問題はここからである。五条が一歩踏み出した瞬間、突然の強風で小さな箪笥が1つ五条に飛んできた。もちろん無下限で防ぐが、空気がしっかりと変わったのは感じた。
「は?」
「おい、付与された術式はどうなった?」
五条は無表情だった。
「……解除されてない」
「まさか不発だった術式はどんどん溜まっていくのか?」
「おいさっさと無下限解除しろくず。嫌な予感しかしない」
すぐそばのビルについていた看板が五条めがけて落ちてくる。しかしこれも無下限に阻まれる。
「…………あの呪霊祓うか」
「貴重な呪霊なんだからダメに決まってるだろ」
側のマンホールの蓋が飛び、水柱が上がる。
「俺が老衰した後に発動すれば不運もクソもないよな」
「ずっと無下限術式発動するのは無理なんじゃなかったか?」
制御不能になった自動車を軽く避けて横転するのを横目に見る。あ”ー死ぬかと思った〜運転手さん無事ですかー⁈という元井の叫びが響いた。
「周りに被害が出でる、いい加減諦めろ!」
「さっさと箪笥の角に行ってこいくず」
「クズクズうるせぇなぁ!語尾がクズになってんじゃねえか!」
「じゃあカス」
「変わんねぇよ!」
その時だった。ビルの1階にあったテレビから緊急速報が流れ、全員の視線がそこに集中した。周りが喧しくて仕方がなかったのに、何故かニュースキャスターの声が浮いて聞こえる。
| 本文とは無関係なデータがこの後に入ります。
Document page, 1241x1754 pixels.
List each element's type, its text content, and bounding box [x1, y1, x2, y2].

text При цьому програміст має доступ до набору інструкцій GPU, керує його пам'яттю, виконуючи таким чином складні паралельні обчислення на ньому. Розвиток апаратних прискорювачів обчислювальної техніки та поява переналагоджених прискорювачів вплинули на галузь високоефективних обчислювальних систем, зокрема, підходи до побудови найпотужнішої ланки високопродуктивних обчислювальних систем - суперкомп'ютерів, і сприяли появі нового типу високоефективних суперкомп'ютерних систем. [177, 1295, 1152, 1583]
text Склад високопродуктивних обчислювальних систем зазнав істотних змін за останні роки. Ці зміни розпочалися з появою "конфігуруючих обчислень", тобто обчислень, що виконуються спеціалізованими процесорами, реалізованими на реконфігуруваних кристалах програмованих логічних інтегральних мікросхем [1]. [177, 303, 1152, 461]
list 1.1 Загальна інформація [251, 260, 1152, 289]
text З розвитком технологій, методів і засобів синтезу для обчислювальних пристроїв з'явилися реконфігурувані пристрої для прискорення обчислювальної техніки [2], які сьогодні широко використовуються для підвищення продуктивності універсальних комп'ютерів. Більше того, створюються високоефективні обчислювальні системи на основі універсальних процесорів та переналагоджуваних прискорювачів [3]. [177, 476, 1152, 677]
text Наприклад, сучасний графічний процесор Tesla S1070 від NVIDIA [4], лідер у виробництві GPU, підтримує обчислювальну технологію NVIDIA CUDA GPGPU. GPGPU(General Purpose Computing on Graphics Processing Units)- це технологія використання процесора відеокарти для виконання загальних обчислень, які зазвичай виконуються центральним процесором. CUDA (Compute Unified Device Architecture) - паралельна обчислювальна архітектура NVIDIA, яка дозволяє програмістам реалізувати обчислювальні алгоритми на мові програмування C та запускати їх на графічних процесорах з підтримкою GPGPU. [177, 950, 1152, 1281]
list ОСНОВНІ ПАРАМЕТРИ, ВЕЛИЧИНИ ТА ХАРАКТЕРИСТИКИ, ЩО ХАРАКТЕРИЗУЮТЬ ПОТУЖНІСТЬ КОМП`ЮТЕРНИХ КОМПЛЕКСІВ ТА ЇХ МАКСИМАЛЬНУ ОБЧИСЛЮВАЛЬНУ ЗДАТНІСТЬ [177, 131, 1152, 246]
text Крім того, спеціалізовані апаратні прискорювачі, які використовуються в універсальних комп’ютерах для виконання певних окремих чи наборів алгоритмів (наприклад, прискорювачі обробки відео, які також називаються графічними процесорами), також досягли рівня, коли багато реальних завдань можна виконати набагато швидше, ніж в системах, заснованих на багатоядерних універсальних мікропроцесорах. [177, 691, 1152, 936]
『……の軌道が大幅に変わっ………確………れそ…………衝…………隕石が落下する可能性が高………………り……日本の…………近隣住民………………』
テレビにあった全員の視線が五条に集まる。何とは言わないが察した。
「悟のギャップ萌えで世界がヤバい」
「……俺って罪作りな男だな」
「今頃気づいたかカス」
「骨は拾っとく」
「骨はいいから全力で反転術式頼む硝子大明神」
「3箱」
「5箱でも100箱でも買ってやる」
こうしている間にも周りに自動車が積み上がり、煙が周囲を覆っていく。この被害は高専が弁償するのだろうか。五条の脳裏で担任が腹を押さえているのが浮かぶ。仕方がない。担任の胃に免じて五条が引き下がろう。だが今度そんな機会があったら引き下がってはやらない。ずっと無下限術式を発動してられるようにしてやる。
そんなことを考えながら、五条は箪笥に向かって足を踏み出した。